** start Selected text **

# Using Python and SQL with Microsoft SQL Server

In this notebook we illustrate how to connect to MS SQL Server via Python in order to convert SQL SELECT queires into pandas data frames.

## Introduction

This demo is based on https://github.com/garyfeng/DataScientistsNotebook. We use `docker-compose` to create a docker cluster with 
- mssql: Microsoft SQL Server v2017 running on linux
- jupyter data science notebook server, as a docker

To install:
- Make sure you have `Docker` and `git` installed on your computer
- In a terminal, `cd` to the folder where you wish to have this project setup, do `git clone https://github.com/garyfeng/DataScientistsNotebook.git`
- Go to the downloaded folder, and edit the `.env` file to change the directories to your setup.
- Go back to the terminal, do `docker-compose build` and make sure it succeeds

To test:
- then do `docker-compose up` and make sure all the logs are ok, no errors.

** end Selected text **
** start Stored data **

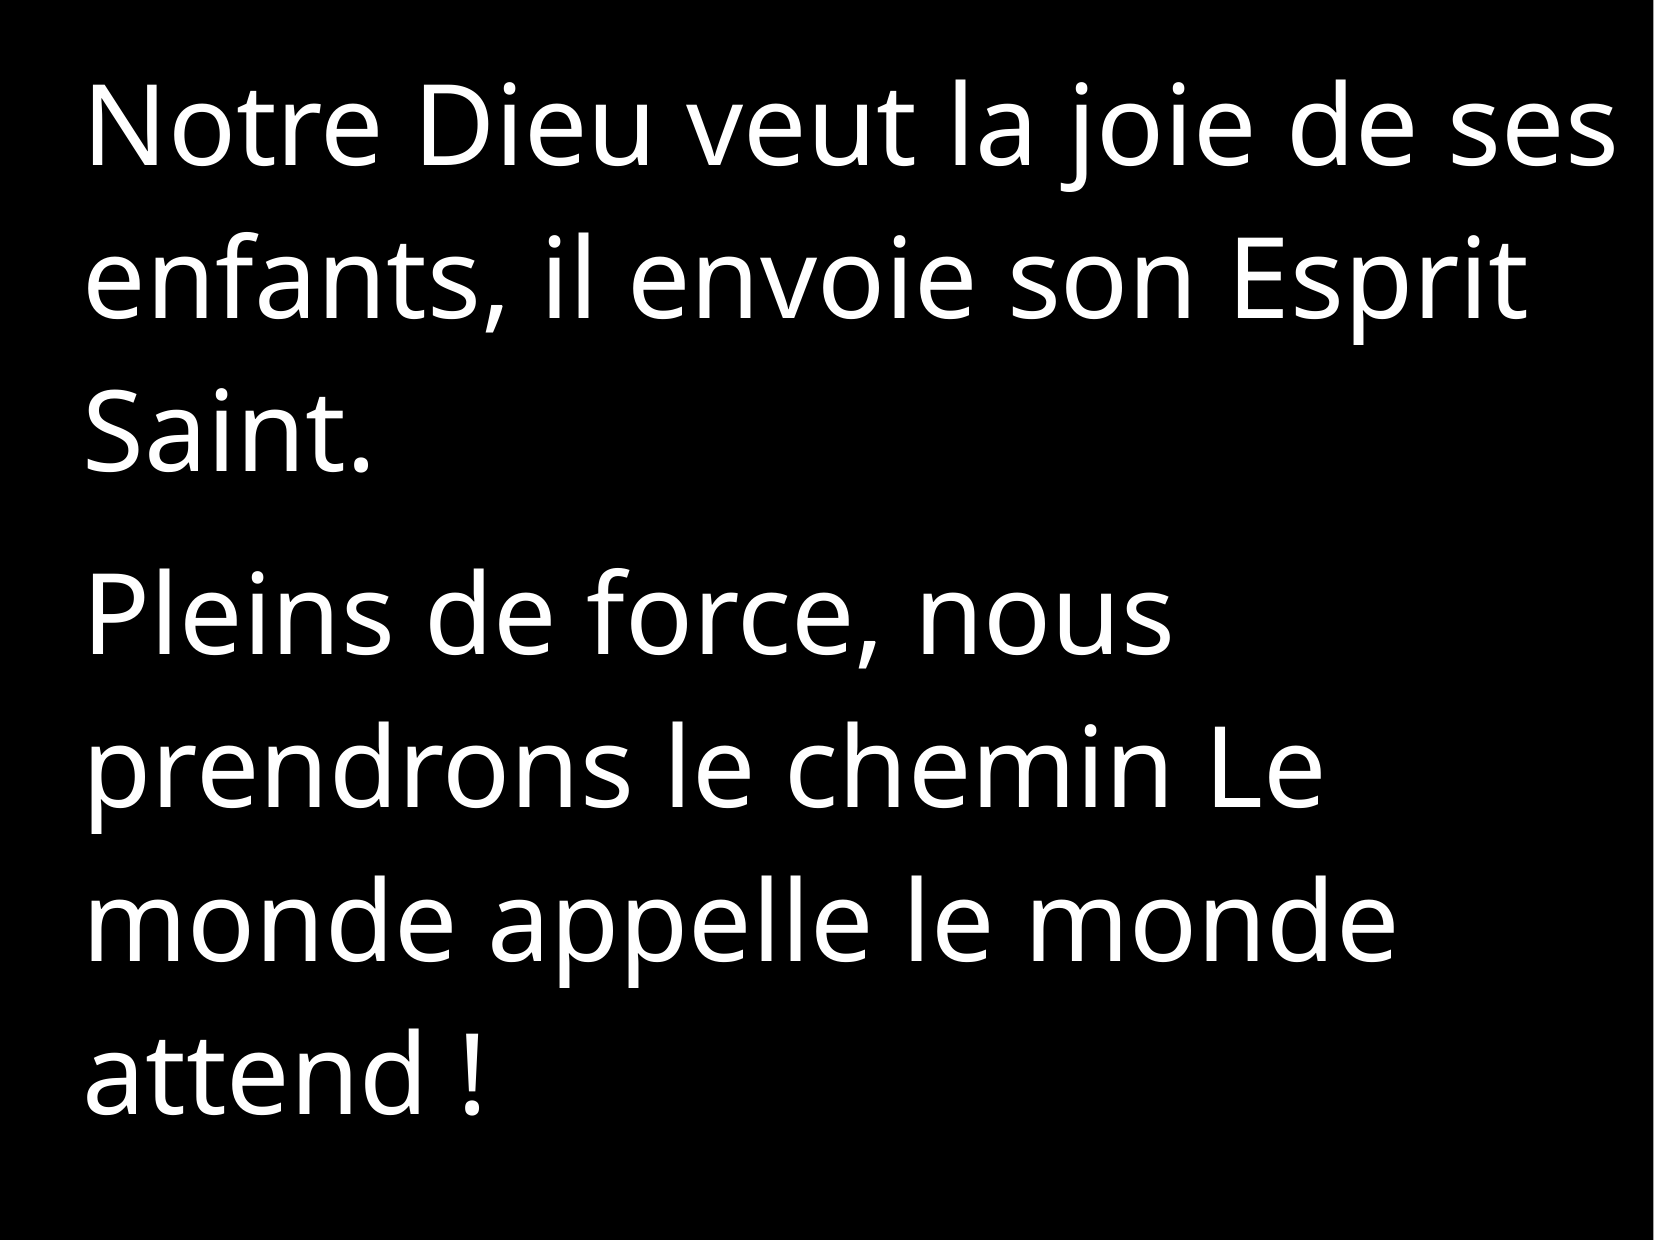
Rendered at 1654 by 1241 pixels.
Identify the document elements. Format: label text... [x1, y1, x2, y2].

** end Stored data **

Pick up the notebook guide on using Python with SQL Server after its last line and write the next part. Nothing in the data matters here.

- open your browser to hppts://localhost:8888 and login using the Jupyter password set up in the `.env` file
- you should see the `work` folder. Click in, and open new notebooks, etc. Note that the MS SQL connection may fail, because you need the IP address of the SQL Server (that is not "localhost"). See below.
- go back to the terminal, do `docker-compose down` to shut down things

To run:
- in the terminal, do `docker-compose up -d` to avoid the verbose logs
- launch the browser the same way you did in test
- you need to find out the IP address for MS SQL Server. In terminal, type `ipconfig` for Windows users or `ifconfig` for mac and linux machines. You will have to look for something like `192.168.56.1` in the printout. On Windows this is typically associated with `VirtualBox`; on macs or linux machines this is typically associated with some words about "virtual" but not easy to find. It doesn't hurt to try them all - one of them is for sure to work.
- copy that IP address, paste it to the `server` address below in the notebook cell (until I find an automatic method).
- now run the `pymssql` code to try to connect, see whether it gives error. Repeate with all IP address until you find one that works ;-)
- you can now run the SQL exercises. Your Jupyter notebooks will be saved in your `python/notebooks` folder.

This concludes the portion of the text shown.